### TO DO
State how many lines in the following entries hold the word "Silkscreen". The reply is that number only.

### DATA TO PROCESS
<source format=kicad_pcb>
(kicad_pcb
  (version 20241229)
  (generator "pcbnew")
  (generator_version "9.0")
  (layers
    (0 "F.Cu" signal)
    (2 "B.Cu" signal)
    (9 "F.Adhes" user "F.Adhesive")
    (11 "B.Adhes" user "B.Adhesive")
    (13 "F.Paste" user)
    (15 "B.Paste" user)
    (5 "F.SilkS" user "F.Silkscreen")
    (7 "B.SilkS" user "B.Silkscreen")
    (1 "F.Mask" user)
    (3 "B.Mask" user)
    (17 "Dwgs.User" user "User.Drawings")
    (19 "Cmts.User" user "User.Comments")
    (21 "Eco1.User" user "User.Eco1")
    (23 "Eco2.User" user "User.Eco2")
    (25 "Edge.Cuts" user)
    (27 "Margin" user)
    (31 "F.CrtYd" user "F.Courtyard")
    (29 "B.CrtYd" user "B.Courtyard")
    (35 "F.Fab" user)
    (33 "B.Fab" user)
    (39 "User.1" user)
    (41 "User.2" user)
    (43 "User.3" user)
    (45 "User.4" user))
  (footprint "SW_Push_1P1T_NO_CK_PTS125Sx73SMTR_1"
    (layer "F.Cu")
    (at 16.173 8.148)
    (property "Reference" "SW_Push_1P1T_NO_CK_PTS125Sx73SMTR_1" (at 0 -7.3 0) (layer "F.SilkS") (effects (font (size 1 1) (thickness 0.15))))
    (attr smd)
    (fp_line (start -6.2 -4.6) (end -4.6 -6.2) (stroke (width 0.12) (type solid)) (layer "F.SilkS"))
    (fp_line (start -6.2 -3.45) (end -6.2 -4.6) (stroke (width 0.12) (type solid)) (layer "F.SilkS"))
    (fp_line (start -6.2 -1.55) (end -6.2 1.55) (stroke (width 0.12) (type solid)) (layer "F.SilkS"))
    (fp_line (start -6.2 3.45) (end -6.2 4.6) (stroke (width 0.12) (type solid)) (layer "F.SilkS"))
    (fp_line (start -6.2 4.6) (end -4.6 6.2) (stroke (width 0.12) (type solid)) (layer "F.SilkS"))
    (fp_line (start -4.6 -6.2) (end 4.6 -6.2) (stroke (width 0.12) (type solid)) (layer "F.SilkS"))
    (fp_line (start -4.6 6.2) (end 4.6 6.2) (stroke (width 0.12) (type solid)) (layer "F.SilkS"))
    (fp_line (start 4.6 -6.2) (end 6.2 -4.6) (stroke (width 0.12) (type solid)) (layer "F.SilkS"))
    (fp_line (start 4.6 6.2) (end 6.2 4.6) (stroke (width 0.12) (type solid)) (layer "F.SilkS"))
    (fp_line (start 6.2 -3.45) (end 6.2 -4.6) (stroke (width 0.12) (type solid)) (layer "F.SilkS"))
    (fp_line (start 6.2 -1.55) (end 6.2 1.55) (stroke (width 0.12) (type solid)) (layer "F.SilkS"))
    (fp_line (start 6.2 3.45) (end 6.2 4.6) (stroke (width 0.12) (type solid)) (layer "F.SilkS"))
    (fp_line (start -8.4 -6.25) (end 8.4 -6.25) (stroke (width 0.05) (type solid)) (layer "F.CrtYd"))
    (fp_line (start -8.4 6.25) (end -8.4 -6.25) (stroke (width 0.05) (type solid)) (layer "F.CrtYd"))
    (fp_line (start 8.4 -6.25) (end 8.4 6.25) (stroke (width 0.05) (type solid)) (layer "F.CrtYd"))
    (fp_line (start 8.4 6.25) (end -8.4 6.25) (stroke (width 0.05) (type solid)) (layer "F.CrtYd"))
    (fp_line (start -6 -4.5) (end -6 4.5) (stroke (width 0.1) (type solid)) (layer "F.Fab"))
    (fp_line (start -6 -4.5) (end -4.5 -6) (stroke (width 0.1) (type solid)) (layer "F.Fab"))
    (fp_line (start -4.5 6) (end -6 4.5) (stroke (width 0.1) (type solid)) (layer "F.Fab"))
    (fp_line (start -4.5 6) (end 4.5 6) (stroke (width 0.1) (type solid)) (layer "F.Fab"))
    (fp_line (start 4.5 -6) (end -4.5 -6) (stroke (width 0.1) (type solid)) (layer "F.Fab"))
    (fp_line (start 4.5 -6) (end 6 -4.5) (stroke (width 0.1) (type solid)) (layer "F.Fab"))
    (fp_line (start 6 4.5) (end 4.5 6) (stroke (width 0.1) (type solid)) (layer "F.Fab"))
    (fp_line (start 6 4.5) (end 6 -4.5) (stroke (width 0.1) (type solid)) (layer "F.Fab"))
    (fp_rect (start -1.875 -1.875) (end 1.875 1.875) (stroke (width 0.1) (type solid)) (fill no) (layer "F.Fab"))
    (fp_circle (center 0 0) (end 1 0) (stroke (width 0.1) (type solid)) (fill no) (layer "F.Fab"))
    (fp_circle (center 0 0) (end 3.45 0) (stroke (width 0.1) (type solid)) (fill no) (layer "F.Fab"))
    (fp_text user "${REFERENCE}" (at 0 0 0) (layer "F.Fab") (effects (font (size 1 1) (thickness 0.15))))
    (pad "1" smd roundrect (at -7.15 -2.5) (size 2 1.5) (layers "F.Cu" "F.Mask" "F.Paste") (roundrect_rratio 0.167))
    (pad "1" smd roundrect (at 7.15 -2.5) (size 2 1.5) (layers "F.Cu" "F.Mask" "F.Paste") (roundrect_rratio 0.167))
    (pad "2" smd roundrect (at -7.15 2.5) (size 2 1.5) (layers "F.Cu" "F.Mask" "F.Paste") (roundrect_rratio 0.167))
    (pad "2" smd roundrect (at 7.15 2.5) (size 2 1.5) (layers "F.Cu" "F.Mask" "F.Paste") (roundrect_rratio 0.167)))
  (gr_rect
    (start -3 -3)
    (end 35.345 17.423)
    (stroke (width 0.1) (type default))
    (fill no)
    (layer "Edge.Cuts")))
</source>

### ANSWER FOR THIS EXERCISE
2